“No Tolerance” for Drug Manufacturers Fabricating FDA Data Doesn’t Mean Much
As I’ve written before, as a legal matter, drug companies have it easy. Consider what drug company lawyers called their ten “best” court opinions of the past year, many of which involved courts re-writing laws to dismiss lawsuits brought by injured patients. In the notorious PLIVA v. Mensing case, a 5-4 Supreme Court tried its hardest to wash away any claims injured consumers could have against generic drug manufacturers by ruling that, as a matter of law, any lawsuit would conflict with the FDA’s regulations — even though the Supreme Court couldn’t point to any actual conflicting regulations, and even though the FDA itself said there wasn’t a problem. That’s a big reason why commercials for Actos lawsuits and Pradaxa claims are so big now: they’re still patented, brand-name drugs.
Any hopes that consumers of generic drugs would be protected by the FDA’s own oversight of generic drug manufacturing came to a crashing halt earlier this week when the Department of Justice and the Food and Drug Administration jointly announced their Consent Decree with Ranbaxy Laboratories:
Through investigation by the department and the FDA, the government uncovered numerous problems with Ranbaxy’s drug manufacturing and testing in India and at facilities owned by its U.S. subsidiary, Ranbaxy Inc. These problems include failure to keep written records showing that drugs had been manufactured properly; failure to investigate evidence indicating that drugs did not meet their specifications; failure to adequately separate the manufacture of penicillin drugs from non-penicillin drugs in order to prevent cross-contamination; failure to have adequate procedures to prevent contamination of sterile drugs; and inadequate testing of drugs to ensure that they kept their strength and effectiveness until their expiration date.
The government also determined that Ranbaxy submitted false data in drug applications to the FDA, including the backdating of tests and the submitting of test data for which no test samples existed. All of these actions constituted violations of the federal Food, Drug and Cosmetic Act, making many of Ranbaxy’s drugs adulterated, potentially unsafe and illegal to sell in the United States.
As one member of the DOJ’s civil division said in the press release, “Submitting false data to the FDA in drug applications will not be tolerated.” These weren’t minor mistakes. It was a gross disregard for public safety covered up by deliberate falsifications to authorities.
And then we find out the penalty:
[T]he consent decree prevents Ranbaxy from manufacturing drugs for the U.S. market at certain of its facilities until those facilities can do so according to U.S. standards. To remove false data contained in Ranbaxy’s past drug applications and to prevent Ranbaxy from submitting false data to FDA in the future, the consent decree requires Ranbaxy to take actions such as: hire an outside expert to conduct a thorough internal review at the affected facilities and to audit applications containing data from those facilities; withdraw any applications found to contain false data; set up a separate office of data reliability within Ranbaxy; and hire an outside auditor to audit the affected facilities in the future.
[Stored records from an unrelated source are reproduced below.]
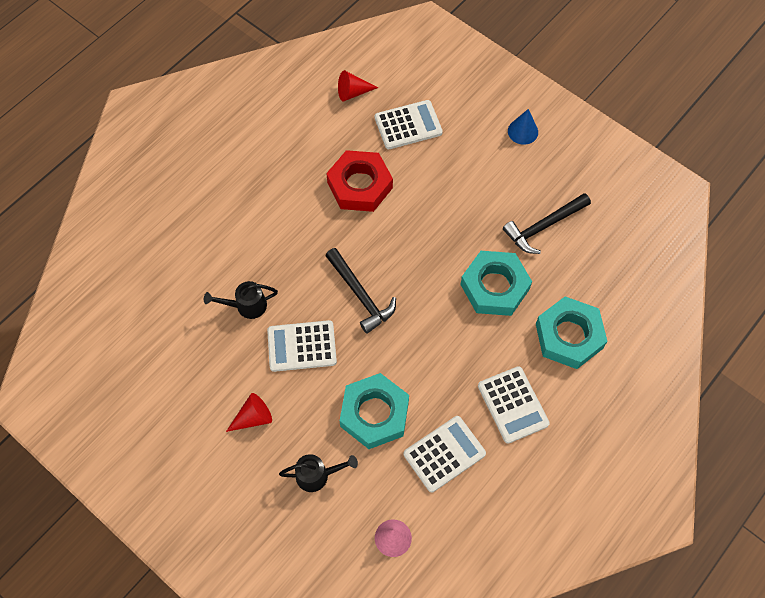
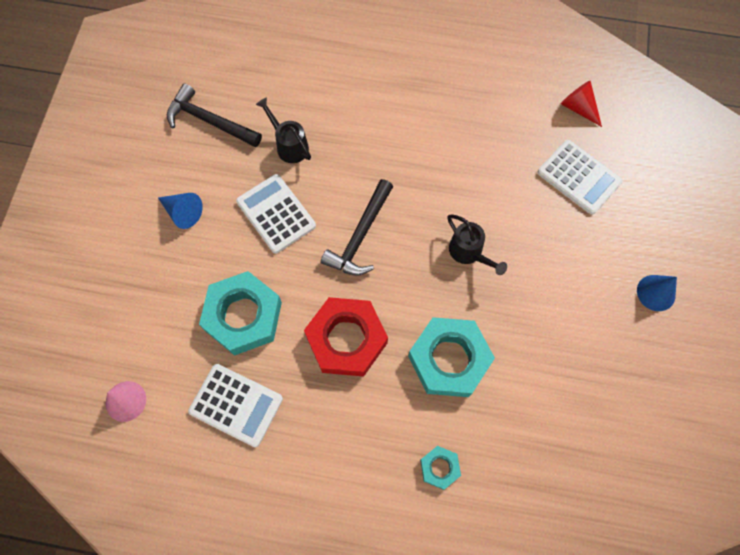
camera: 60 degrees right, 5 degrees up
red cone [226,393,272,432] -> blue cone [158,193,203,229]
black watering can [279,454,358,492] -> black watering can moved to [447,214,507,275]
red nut [326,150,393,212] -> red nut moved to [304,297,388,377]
white calculator [478,366,550,444] -> none
black hammer [503,193,591,254] -> black hammer moved to [167,84,262,147]
turquoise nut [536,296,607,369] -> turquoise nut [420,446,461,490], size x0.48

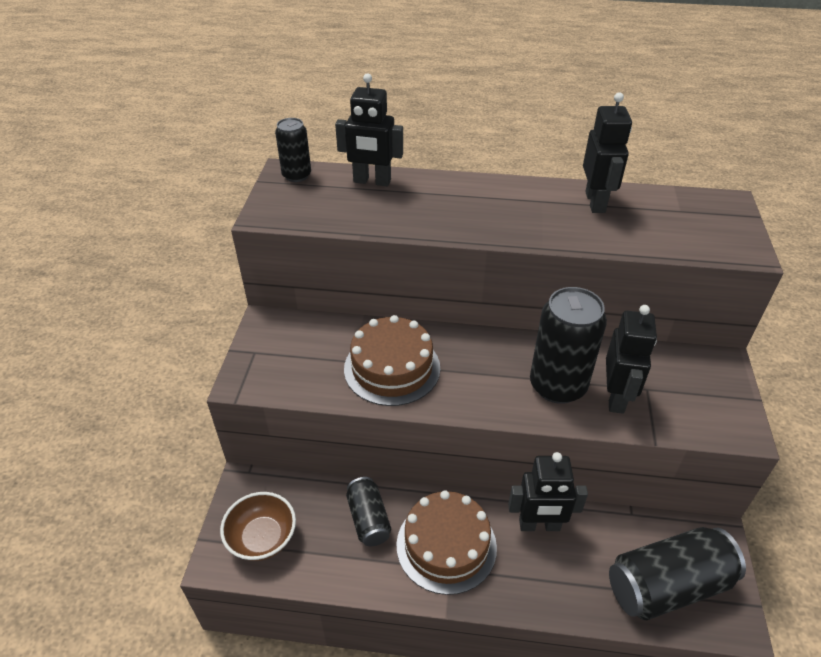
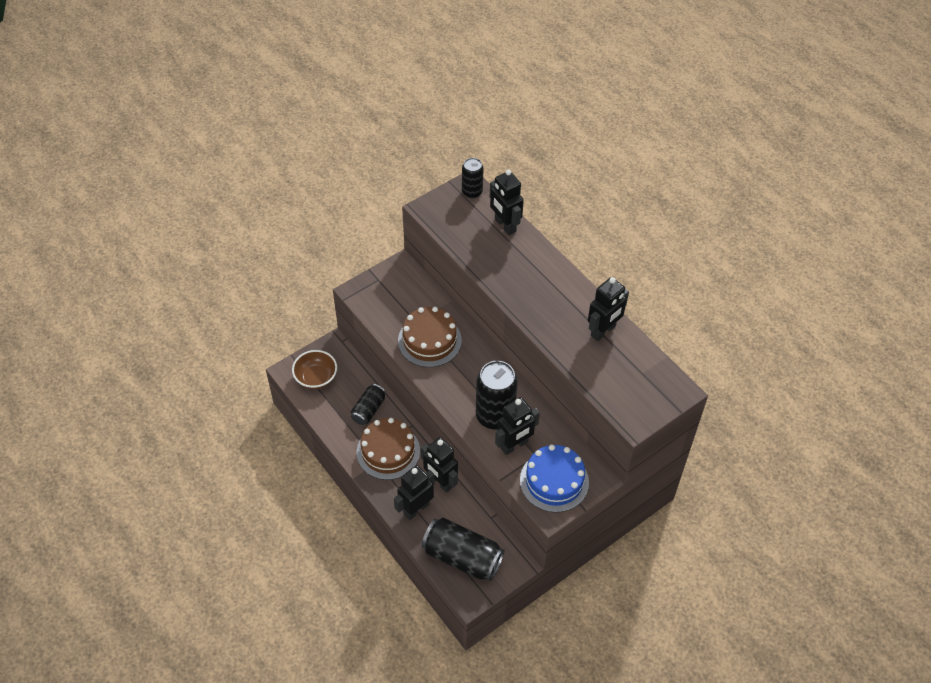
camera: 45 degrees right, 10 degrees up
none -> black robot [394,465,434,520]
none -> blue cake [520,444,589,513]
When it comes to the FDA and the DOJ enforcing federal law against drug manufacturers that poison the public and lie about it, “no tolerance” doesn’t mean, as one might assume, “zero tolerance,” or the handing out of automatic punishment for infractions. Instead, “no tolerance” merely means “please don’t do it again.”
I hope there are other pieces of the puzzle left to be filled in by the DOJ and FDA, and Bloomberg reported that “[t]he drugmaker set aside $500 million to resolve all potential civil and criminal liability related to the U.S. investigation,” which, I hope, will at least have made their outrageous and dangerous conduct unprofitable.
But let’s not overcomplicate things: if you or I submit false information to the government, we get prosecuted and we go to jail. If we recklessly endanger others, we get prosecuted and we go to jail. Cheat on your taxes? Drive drunk? You won’t be asked to sign an agreement not to do it again, you’ll go to jail. If corporations are people, then why can’t drug corporations and their officers be held to similar standards?